TRABAJO PROPUESTO -
1. Según el fragmento sobre Sam Fuller, ¿en qué película de Fuller se basó Bresson para su Pickpocket?
2. Devuelve tal cual la parte del fragmento sobre Sam Fuller que comienza en las palabras "por Tag Gallagher" y termina después de "su propio destino.".

FRAGMENTO SELECCIONADO -

------------------------------------------------------------

¿Por qué Sam Fuller? (II)
por Tag Gallagher
Un
tiroteo en 40 pistolas es fragmentado en partes aisladas del cuerpo, lo que Bresson
copiará en Lancelot du Lac (Lancelot du Lac, 1974), habiendo
modelado previamente su Pickpocket (Pickpocket, 1959) sobre Manos peligrosas (Pickup on South Street, 1952), no sólo por su ratero
que opera en el metro empleando un periódico, sino por las fantasías, dignas de
Dostoievski, de un héroe imposible compulsivamente astuto y que no deja de
engañarse a sí mismo, donde el montaje fragmentado se alterna con una
claustrofobia en forma de planos largos que conforma una desesperación para
huir de la consciencia y de la luz y de los otros, o para abrazarlos.
Cada
película es una crisis de energía —caminando, corriendo, siguiendo un sendero—
que enfrenta a las personas con la muerte o, peor aún, con su propio destino.

------------------------------------------------------------

DATOS PROPORCIONADOS -
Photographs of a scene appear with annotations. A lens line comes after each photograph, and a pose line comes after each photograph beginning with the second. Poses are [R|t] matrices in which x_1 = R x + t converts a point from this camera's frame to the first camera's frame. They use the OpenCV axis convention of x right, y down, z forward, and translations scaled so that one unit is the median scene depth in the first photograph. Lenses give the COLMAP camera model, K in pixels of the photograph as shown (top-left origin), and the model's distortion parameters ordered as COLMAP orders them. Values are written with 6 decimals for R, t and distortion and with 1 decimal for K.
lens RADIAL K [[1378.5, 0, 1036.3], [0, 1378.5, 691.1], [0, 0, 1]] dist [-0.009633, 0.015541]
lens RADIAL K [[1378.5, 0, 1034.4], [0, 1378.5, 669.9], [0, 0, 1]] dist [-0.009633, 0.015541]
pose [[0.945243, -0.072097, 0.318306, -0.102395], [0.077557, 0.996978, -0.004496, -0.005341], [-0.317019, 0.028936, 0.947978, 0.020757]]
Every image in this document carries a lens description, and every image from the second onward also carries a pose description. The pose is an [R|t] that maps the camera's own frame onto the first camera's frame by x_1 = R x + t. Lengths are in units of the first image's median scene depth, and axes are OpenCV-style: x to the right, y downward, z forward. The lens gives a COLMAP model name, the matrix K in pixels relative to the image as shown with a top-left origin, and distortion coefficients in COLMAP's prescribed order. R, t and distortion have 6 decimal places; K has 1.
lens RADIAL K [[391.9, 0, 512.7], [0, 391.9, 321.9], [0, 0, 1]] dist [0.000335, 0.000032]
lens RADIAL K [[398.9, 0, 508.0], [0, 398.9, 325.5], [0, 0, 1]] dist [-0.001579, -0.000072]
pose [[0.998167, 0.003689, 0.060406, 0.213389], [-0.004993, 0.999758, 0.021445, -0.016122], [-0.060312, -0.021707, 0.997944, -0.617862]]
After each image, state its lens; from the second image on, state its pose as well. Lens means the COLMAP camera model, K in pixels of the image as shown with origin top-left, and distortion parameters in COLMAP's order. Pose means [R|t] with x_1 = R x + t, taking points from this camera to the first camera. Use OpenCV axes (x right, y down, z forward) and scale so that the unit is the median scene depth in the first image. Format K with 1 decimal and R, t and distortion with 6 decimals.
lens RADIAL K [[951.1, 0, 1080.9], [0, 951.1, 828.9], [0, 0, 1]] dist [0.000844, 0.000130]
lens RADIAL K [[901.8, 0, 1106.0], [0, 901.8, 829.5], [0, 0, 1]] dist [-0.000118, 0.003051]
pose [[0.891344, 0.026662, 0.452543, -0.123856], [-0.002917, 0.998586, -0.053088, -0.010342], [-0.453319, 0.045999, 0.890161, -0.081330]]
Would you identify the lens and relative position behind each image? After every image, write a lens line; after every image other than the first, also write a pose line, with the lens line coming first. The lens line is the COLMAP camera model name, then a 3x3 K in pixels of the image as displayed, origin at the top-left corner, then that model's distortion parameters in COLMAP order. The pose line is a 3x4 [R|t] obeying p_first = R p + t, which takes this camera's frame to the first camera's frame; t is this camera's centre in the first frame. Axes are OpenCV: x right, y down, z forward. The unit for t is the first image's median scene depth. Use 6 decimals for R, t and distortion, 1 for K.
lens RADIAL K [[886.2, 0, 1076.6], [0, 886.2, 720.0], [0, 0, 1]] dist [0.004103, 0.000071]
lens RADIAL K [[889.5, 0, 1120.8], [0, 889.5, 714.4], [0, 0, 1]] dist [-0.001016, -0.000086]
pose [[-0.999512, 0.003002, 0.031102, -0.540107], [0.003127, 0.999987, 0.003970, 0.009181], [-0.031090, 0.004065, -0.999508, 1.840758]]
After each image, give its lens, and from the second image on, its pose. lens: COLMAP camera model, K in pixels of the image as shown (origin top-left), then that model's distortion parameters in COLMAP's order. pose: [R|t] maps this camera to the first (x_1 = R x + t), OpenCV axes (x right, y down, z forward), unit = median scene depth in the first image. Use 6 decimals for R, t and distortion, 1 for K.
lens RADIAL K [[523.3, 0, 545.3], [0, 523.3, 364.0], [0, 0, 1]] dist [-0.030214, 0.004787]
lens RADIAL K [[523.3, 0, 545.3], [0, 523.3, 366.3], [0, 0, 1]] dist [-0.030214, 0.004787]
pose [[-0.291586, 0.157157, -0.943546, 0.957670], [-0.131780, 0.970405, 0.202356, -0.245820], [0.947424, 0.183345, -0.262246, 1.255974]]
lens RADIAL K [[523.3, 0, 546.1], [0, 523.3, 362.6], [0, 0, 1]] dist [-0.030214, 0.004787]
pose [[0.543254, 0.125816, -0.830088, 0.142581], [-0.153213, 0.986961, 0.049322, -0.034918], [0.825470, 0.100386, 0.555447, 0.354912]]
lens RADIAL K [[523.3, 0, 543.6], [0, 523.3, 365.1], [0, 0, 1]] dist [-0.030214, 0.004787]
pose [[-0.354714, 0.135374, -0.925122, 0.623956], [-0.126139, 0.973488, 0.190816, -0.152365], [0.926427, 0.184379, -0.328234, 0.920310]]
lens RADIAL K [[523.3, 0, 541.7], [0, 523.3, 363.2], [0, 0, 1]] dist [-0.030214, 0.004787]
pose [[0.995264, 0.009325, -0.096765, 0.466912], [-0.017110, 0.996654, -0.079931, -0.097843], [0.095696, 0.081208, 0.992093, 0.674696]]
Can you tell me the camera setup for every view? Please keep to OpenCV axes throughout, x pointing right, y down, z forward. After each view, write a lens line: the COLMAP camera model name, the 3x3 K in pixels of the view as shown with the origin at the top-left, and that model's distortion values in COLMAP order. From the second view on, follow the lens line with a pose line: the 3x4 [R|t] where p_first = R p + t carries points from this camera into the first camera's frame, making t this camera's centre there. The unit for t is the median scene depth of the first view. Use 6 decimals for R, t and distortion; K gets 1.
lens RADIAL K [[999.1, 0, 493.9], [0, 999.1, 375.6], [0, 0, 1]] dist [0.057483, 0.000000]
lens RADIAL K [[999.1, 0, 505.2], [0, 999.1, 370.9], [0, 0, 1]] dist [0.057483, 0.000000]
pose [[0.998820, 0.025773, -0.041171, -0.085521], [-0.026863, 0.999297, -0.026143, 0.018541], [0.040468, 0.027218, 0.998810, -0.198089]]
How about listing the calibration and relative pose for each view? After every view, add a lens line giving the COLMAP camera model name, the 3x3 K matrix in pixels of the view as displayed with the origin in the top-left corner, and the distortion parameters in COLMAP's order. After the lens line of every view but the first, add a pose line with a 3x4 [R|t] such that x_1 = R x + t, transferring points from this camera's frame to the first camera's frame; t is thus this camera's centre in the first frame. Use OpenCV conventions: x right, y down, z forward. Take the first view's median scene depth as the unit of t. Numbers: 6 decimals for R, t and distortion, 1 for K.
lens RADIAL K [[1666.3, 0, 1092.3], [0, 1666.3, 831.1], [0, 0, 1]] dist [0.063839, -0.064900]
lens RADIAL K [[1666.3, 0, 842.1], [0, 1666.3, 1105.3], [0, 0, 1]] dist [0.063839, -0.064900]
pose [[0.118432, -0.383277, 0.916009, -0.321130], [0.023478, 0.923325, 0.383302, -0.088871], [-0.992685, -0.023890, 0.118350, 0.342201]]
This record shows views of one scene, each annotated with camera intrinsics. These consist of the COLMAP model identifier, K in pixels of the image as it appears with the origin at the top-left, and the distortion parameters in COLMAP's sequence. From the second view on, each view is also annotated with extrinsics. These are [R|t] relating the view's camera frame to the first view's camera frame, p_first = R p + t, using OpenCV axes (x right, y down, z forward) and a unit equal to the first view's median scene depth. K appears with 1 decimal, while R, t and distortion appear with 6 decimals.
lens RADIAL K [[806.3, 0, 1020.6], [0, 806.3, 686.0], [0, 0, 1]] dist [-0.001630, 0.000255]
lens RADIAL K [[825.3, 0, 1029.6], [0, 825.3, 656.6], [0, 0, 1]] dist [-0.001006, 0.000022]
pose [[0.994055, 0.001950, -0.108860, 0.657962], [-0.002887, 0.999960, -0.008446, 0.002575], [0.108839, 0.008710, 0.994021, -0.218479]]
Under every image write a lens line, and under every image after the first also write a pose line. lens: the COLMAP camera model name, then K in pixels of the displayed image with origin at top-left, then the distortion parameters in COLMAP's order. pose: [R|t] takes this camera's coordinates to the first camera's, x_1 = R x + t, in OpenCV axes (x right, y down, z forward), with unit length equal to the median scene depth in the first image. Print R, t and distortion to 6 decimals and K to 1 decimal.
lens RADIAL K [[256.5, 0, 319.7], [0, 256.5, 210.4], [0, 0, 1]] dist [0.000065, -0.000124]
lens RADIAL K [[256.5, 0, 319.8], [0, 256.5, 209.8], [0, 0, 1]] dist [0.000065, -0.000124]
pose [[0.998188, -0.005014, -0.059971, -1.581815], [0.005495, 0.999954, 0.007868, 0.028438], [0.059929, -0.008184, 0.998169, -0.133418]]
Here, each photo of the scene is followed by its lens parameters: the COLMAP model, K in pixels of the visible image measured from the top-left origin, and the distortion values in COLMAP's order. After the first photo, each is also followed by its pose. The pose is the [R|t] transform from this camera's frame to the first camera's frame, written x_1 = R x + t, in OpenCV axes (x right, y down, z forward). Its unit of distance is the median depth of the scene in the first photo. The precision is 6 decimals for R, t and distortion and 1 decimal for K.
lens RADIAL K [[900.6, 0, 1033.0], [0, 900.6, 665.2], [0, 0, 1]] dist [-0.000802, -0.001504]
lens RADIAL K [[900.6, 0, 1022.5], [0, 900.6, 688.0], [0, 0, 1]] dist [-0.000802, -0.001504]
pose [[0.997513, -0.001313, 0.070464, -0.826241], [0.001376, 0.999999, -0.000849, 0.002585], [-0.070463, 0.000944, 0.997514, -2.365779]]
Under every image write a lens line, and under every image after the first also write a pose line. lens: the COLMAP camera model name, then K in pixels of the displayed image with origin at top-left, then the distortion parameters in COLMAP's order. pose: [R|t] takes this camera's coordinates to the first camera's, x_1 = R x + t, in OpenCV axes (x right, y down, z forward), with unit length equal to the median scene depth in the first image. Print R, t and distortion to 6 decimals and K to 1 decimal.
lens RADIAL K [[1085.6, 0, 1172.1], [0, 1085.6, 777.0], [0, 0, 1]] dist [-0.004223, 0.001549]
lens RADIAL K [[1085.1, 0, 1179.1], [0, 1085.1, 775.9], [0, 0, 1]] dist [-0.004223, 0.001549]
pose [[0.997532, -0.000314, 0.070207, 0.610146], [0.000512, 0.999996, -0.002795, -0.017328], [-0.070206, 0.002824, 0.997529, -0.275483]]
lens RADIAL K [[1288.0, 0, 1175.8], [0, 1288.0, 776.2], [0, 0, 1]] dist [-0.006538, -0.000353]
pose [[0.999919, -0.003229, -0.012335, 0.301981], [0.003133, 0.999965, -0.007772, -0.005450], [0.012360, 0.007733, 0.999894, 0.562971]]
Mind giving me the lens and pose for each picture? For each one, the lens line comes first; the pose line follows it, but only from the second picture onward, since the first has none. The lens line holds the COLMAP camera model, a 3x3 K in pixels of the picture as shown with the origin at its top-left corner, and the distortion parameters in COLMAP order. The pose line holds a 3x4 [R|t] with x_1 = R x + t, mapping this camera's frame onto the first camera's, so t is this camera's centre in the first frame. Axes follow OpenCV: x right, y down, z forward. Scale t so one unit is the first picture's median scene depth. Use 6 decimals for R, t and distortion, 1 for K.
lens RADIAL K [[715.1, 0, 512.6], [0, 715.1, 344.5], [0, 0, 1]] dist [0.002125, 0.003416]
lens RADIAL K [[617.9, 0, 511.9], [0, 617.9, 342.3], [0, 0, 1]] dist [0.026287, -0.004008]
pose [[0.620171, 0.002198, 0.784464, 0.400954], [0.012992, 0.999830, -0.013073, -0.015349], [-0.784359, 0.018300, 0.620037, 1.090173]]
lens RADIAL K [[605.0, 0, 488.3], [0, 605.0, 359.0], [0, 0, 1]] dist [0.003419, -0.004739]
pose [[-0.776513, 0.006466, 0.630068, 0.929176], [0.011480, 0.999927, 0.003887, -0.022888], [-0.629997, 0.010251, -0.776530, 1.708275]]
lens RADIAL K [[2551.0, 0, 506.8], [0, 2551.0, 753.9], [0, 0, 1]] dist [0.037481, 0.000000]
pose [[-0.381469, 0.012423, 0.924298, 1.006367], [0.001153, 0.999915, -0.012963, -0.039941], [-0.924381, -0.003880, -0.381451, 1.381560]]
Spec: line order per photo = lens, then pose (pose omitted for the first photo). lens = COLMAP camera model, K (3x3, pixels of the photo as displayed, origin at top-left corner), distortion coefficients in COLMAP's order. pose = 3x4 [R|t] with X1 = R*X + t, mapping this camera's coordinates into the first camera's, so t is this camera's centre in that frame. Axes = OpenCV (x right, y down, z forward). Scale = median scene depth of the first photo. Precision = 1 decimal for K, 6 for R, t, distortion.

------------------------------------------------------------

EJERCICIO RESUELTO -
1. En Manos peligrosas (Pickup on South Street, 1952).

2.
por Tag Gallagher
Un
tiroteo en 40 pistolas es fragmentado en partes aisladas del cuerpo, lo que Bresson
copiará en Lancelot du Lac (Lancelot du Lac, 1974), habiendo
modelado previamente su Pickpocket (Pickpocket, 1959) sobre Manos peligrosas (Pickup on South Street, 1952), no sólo por su ratero
que opera en el metro empleando un periódico, sino por las fantasías, dignas de
Dostoievski, de un héroe imposible compulsivamente astuto y que no deja de
engañarse a sí mismo, donde el montaje fragmentado se alterna con una
claustrofobia en forma de planos largos que conforma una desesperación para
huir de la consciencia y de la luz y de los otros, o para abrazarlos.
Cada
película es una crisis de energía —caminando, corriendo, siguiendo un sendero—
que enfrenta a las personas con la muerte o, peor aún, con su propio destino.